Bylaws & Procedural Manual

The Bylaws and Standing Rules, as well as the Procedural Manual are the defining guidelines for Western Division (Division) business and operations.  The Bylaws were recently amended, and adopted by the Division membership attending the Division’s September 2011 Annual Business Meeting in Seattle, Washington.  The Division is currently seeking approval of these amended Bylaws by the Society’s Governing Board at the February 2012 Mid Year Meeting of the board.  We are currently working on the Division’s first-ever Procedural Manual.  We are planning to present a Final Draft for approval by the Executive Committee at the Division’s 2012 Annual Meeting in Jackson, Wyoming.

Bylaws

  1. Section I. Division Name and Objectives
  2. Section II. Division Membership
  3. Section III. Division Officers and Representatives
  4. Section IV. Duties of Elected Division Officers and Student Representative
  5. Section V. Division Executive Committee
  6. Section VI. Division Meetings and Voting
  7. Section VII. Division Standing Committees
  8. Section VIII. Division Bylaws, Standing Rules and Procedures

Revised: Approved by the WDAFS membership at the Annual Business Meeting 9/6/2011 in Seattle, Washington.

SECTION I. Division Name and Objectives.

  1. Pursuant to the Constitution of the American Fisheries Society (hereinafter referred to as the Society) there has been established within the Society a Western Division (hereinafter referred to as the Division).
  2. The objectives of the Division shall be those set forth in Article I of the Constitution of the Society, and additional objectives include:
    1. Provide a forum for the exchange of technical and policy information common to and of interest to the Division membership.
    2. Promote awareness among Division members, public officials, and the general public of the nature and extent of fishery matters of concern to the Division membership.
    3. Facilitate the timely exchange of information among Division units, Student Subunits, and members of the Division.
    4. Provide a vehicle for the active participation of individual members in Society business and professional activities.

SECTION II. Division Membership.

  1. The membership of the Division shall be those Society members in good standing residing in the States of Alaska, Arizona, California, Colorado, Hawaii, Idaho, Montana, Nevada, New Mexico, Oregon, Utah, Washington, and Wyoming in the United States of America; U.S. islands and trust territories in the West Pacific Ocean (including the islands of Midway, Baker, Jarvis, Wake, Palmyra, and Howland; Johnston Atoll; Commonwealth of the North Mariana Islands; and Territories of Guam and American Samoa); the Provinces of British Columbia and the Yukon Territory in Canada; Mexico; and individuals residing in other Divisions who elect to be members of the Western Division.

__Landmark coordinate data__
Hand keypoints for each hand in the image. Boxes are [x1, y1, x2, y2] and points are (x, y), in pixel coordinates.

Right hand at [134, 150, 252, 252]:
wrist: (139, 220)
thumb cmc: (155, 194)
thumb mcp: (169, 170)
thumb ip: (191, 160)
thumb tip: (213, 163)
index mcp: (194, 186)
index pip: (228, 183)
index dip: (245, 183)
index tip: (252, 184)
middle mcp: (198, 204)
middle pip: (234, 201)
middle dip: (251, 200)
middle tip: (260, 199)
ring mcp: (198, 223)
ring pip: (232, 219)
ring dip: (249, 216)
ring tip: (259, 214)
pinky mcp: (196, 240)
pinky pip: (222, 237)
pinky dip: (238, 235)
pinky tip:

* * *

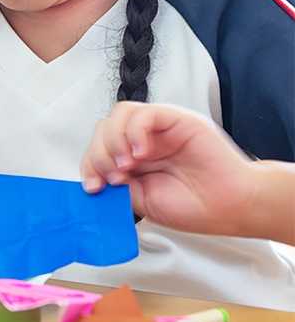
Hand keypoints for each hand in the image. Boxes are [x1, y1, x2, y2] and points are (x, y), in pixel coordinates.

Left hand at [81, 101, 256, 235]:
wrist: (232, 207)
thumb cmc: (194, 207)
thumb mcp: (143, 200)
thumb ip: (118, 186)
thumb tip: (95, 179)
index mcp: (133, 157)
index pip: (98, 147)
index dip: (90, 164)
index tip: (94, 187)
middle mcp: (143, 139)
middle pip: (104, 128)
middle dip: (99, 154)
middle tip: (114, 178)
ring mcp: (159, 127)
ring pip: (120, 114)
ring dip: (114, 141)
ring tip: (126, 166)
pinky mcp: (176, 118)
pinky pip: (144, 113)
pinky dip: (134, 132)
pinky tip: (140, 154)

__EXERCISES__
• 1. According to the bylaws document, in which city and state is the Division's 2012 Annual Meeting to be held?
• 2. From the bylaws document, output the passage starting at "Bylaws & Procedural" and ending at "in Jackson, Wyoming.".

__SOLUTIONS IN ORDER__
• 1. Jackson, Wyoming.

• 2.
Bylaws & Procedural Manual

The Bylaws and Standing Rules, as well as the Procedural Manual are the defining guidelines for Western Division (Division) business and operations.  The Bylaws were recently amended, and adopted by the Division membership attending the Division’s September 2011 Annual Business Meeting in Seattle, Washington.  The Division is currently seeking approval of these amended Bylaws by the Society’s Governing Board at the February 2012 Mid Year Meeting of the board.  We are currently working on the Division’s first-ever Procedural Manual.  We are planning to present a Final Draft for approval by the Executive Committee at the Division’s 2012 Annual Meeting in Jackson, Wyoming.